In Europe you want to carry plenty of cash in Euros or Swiss francs depending on your trip and where you will be to buy drinks food and so on. The huts do not take credit cards!

Be prepared and bring plenty of cash.









Climbing mountains successfully over 2'500 meters or 7'500 feet requires good tactics with acclimation.  A  fast adjustment is not possible anymore over 2'500 meters. A climber needs to give his/her body time to adjust. If one adjusts successfully, i.e. slowly, a climber can be comfortable at 2'500-5'000 meters for weeks and have the same performance level as at normal sea level. If the acclimation is not successful, one can easily get altitude sickness, necessitating a tour cancellation and a decrease in elevation.

Here are two different scenarios: if you plan to climb over 2'500 meters and get off the mountain within 24-48hrs, you may only get a headache , but no harm to your system will happen. If you plan to sleep over 2'500 meters it gets interesting. If you  stay a couple of nights over 2'500 meters, stay for about 2-3 nights at 2'500 meter. Then, move up 300-400 meters or 1'000 feet a night. If you plan to move more than 600 meters/2'000 feet,  stay 2 nights at that elevation before moving higher to avoid serious problems.

Another good tip is to drink more fluids. It will not help  your acclimation process, but it can help to avoid getting dehydrated, blood clots, and hypothermia. It will also improve your performance by about 2%.

Systems of altitude sickness include headache, shortness of breath, nausea, vomiting, weakness, etc. If any of these symptoms occur without improving after 12-24 hrs., you need to descend to a lower altitude.

Taking medication/drugs for acclimation, especially in the Alps, is not necessary and can be harmful to your health. The best, safest, and most sensible way to acclimatize is by gaining altitude slowly. Taking  drugs such as Diamox is not helping for  acclimation. It merely suppresses the very symptoms that tell your body that something serious may be occurring- something that can only get worse in higher altitudes. I have had to have clients flown out with severe altitude sickness that had been masked by taking such drugs. This is not the Himalayas where a climber is at such a high altitude that he/she cannot move down to safety quickly or easily. Only in such extreme situations should a climber take drugs, such as Dexamethason Amphetamine three-D- cocktail or Viagra to save his/her life until descent is possible.
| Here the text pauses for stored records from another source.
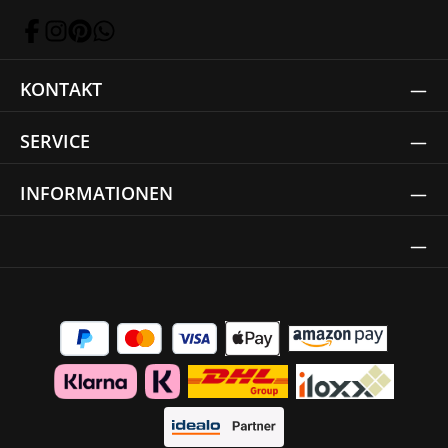
KONTAKT
SERVICE
INFORMATIONEN
Thrust Siegel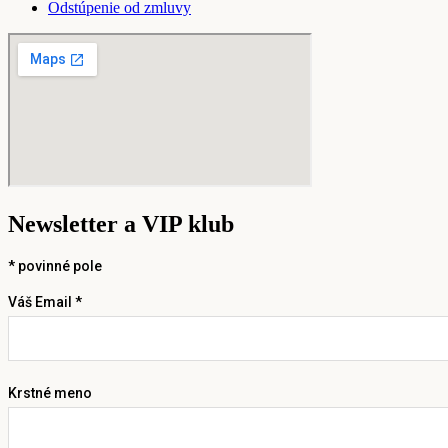
Odstúpenie od zmluvy
Newsletter a VIP klub
*
povinné pole
Váš Email *
Krstné meno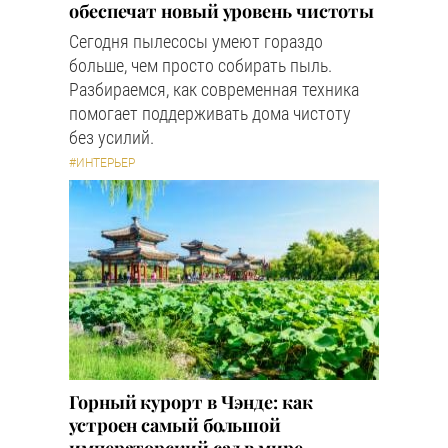
обеспечат новый уровень чистоты
Сегодня пылесосы умеют гораздо
больше, чем просто собирать пыль.
Разбираемся, как современная техника
помогает поддерживать дома чистоту
без усилий.
#ИНТЕРЬЕР
Горный курорт в Чэнде: как
устроен самый большой
императорский сад в мире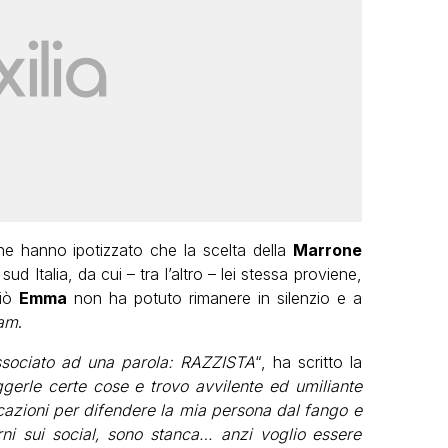
he hanno ipotizzato che la scelta della
Marrone
d Italia, da cui – tra l’altro – lei stessa proviene,
ciò
Emma
non ha potuto rimanere in silenzio e a
ram
.
associato ad una parola: RAZZISTA
“, ha scritto la
gerle certe cose e trovo avvilente ed umiliante
icazioni per difendere la mia persona dal fango e
orni sui social, sono stanca… anzi voglio essere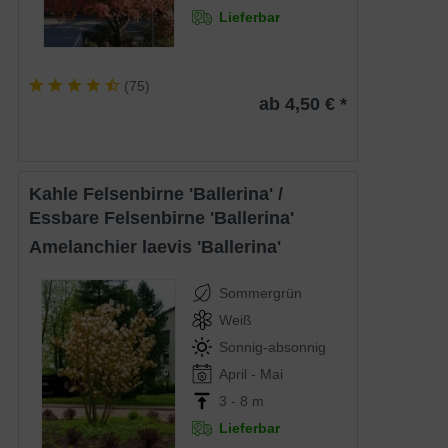
Lieferbar
(
75
)
ab 4,50 € *
Kahle Felsenbirne 'Ballerina' /
Essbare Felsenbirne 'Ballerina'
Amelanchier laevis 'Ballerina'
Sommergrün
Weiß
Sonnig-absonnig
April - Mai
3 - 8 m
Lieferbar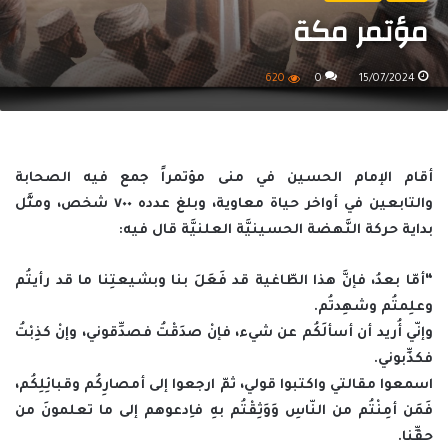
مؤتمر مكة
620
0
15/07/2024
أقام الإمام الحسين في منى مؤتمراً جمع فيه الصحابة
والتابعين في أواخر حياة معاوية، وبلغ عدده ٧٠٠ شخص، ومثَّل
بداية حركة النَّهضة الحسينيَّة العلنيَّة قال فيه:
“أمّا بعدُ، فإنَّ هذا الطّاغية قد فَعَلَ بنا وبشيعتِنا ما قد رأيتُم
وعلِمتُم وشهِدتُم.
وإنّي أُريد أن أسألَكُم عن شيء، فإنْ صدَقْتُ فصدِّقوني، وإنْ كذِبْتُ
فكذِّبوني.
اسمعوا مقالتي واكتبوا قولي، ثمّ ارجعوا إلى أمصارِكُم وقبائِلِكُم،
فَمَن أمِنْتُم من النّاسِ وَوَثِقْتُم بهِ فاِدعوهم إلى ما تعلمونَ من
حقِّنا.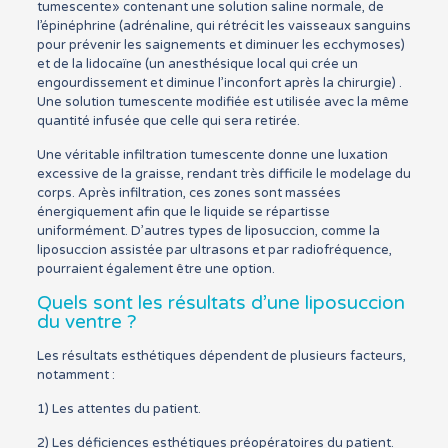
tumescente» contenant une solution saline normale, de
l’épinéphrine (adrénaline, qui rétrécit les vaisseaux sanguins
pour prévenir les saignements et diminuer les ecchymoses)
et de la lidocaïne (un anesthésique local qui crée un
engourdissement et diminue l’inconfort après la chirurgie) .
Une solution tumescente modifiée est utilisée avec la même
quantité infusée que celle qui sera retirée.
Une véritable infiltration tumescente donne une luxation
excessive de la graisse, rendant très difficile le modelage du
corps. Après infiltration, ces zones sont massées
énergiquement afin que le liquide se répartisse
uniformément. D’autres types de liposuccion, comme la
liposuccion assistée par ultrasons et par radiofréquence,
pourraient également être une option.
Quels sont les résultats d’une liposuccion
du ventre ?
Les résultats esthétiques dépendent de plusieurs facteurs,
notamment :
1) Les attentes du patient.
2) Les déficiences esthétiques préopératoires du patient.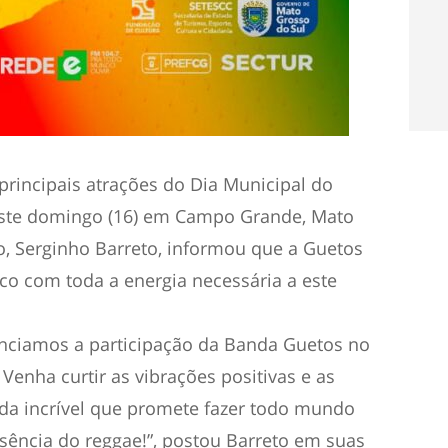
rincipais atrações do Dia Municipal do
este domingo (16) em Campo Grande, Mato
o, Serginho Barreto, informou que a Guetos
co com toda a energia necessária a este
unciamos a participação da Banda Guetos no
Venha curtir as vibrações positivas e as
da incrível que promete fazer todo mundo
ssência do reggae!”, postou Barreto em suas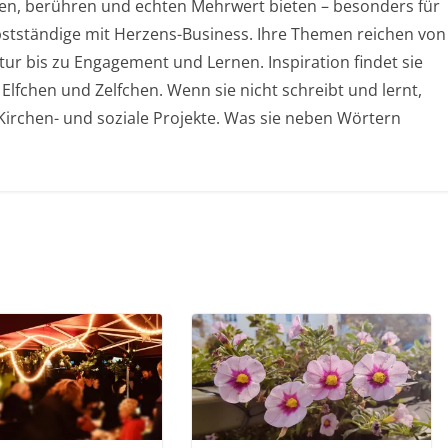
chen, berühren und echten Mehrwert bieten – besonders für
stständige mit Herzens-Business. Ihre Themen reichen von
ur bis zu Engagement und Lernen. Inspiration findet sie
 Elfchen und Zelfchen. Wenn sie nicht schreibt und lernt,
, Kirchen- und soziale Projekte. Was sie neben Wörtern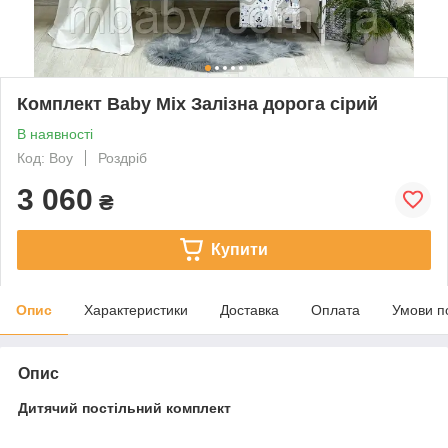
Комплект Baby Mix Залізна дорога сірий
В наявності
Код: Boy
Роздріб
3 060
₴
Купити
Опис
Характеристики
Доставка
Оплата
Умови п
Опис
Дитячий постільний комплект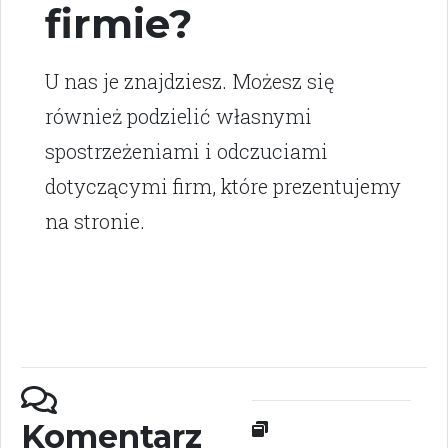
firmie?
U nas je znajdziesz. Możesz się
również podzielić własnymi
spostrzeżeniami i odczuciami
dotyczącymi firm, które prezentujemy
na stronie.
Komentarz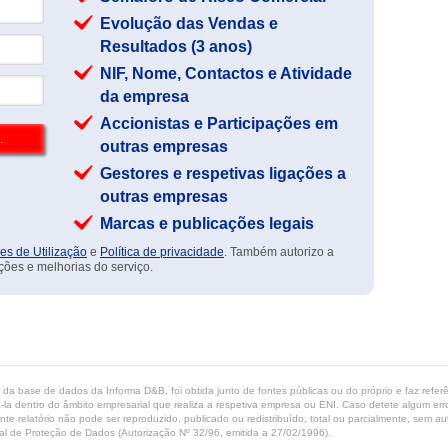
Evolução das Vendas e
Resultados (3 anos)
NIF, Nome, Contactos e Atividade
da empresa
Accionistas e Participações em
outras empresas
Gestores e respetivas ligações a
outras empresas
Marcas e publicações legais
es de Utilização
e
Política de privacidade
. Também autorizo a
ções e melhorias do serviço.
ta da base de dados da Informa D&B, foi obtida junto de fontes públicas ou do próprio e faz refe
-la dentro do âmbito empresarial que realiza a respetiva empresa ou ENI. Caso detete algum erro 
ente relatório não pode ser reproduzido, publicado ou redistribuído, total ou parcialmente, sem
l de Proteção de Dados (Autorização Nº 32/96, emitida a 27/02/1996).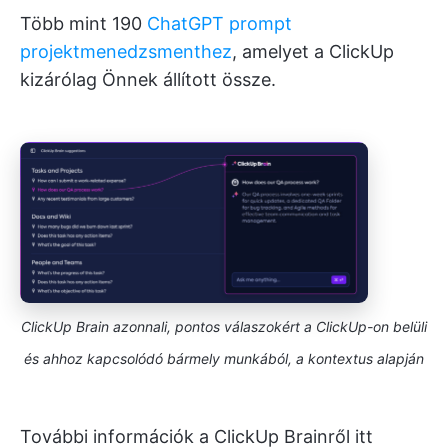
Több mint 190
ChatGPT prompt
projektmenedzsmenthez
, amelyet a ClickUp
kizárólag Önnek állított össze.
ClickUp Brain azonnali, pontos válaszokért a ClickUp-on belüli
és ahhoz kapcsolódó bármely munkából, a kontextus alapján
További információk a ClickUp Brainről itt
Climbing without drugs is the ideal, ethical way to climb. If drugs are "needed", the client should perhaps be doing a less challenging climb- one for which they are better physically suited.


If you take prescription drugs please inform me before the trip.


If you fly into Zürich or Geneva I recommend traveling by train. It is very easy and convenient. The trains leave every hour and are punctual. It is relaxing to be able to study the countryside and read a book while traveling to your hotel. Everybody at the stations can speak enough English to help you out, so you can get around and buy a ticket. Ask your travel agent to find the best deal on train passes, such as "half- day pass" that gives you half price on every ticket you purchase on public trains. There is also a Swiss rail pass. Check schedules and prices at, which is the Swiss railway website. On this website you can order the Swiss rail pass that gives you a 50% price cut on most trains!

I recommend consulting your travel agent for Swiss Rail, Euro Rail and any other train/rail pass for cheaper travel during your trip in the Alps. Some of the deals you can get on the market before leaving the USA give up to 50% discount on train and tram passes. It is worth taking some time and talking to your travel agent.

We will travel by train and bus for all climbs! I do not provide a car or taxi service.

If you decide to rent a car to have more flexibility, contact the big rental companies at the airport.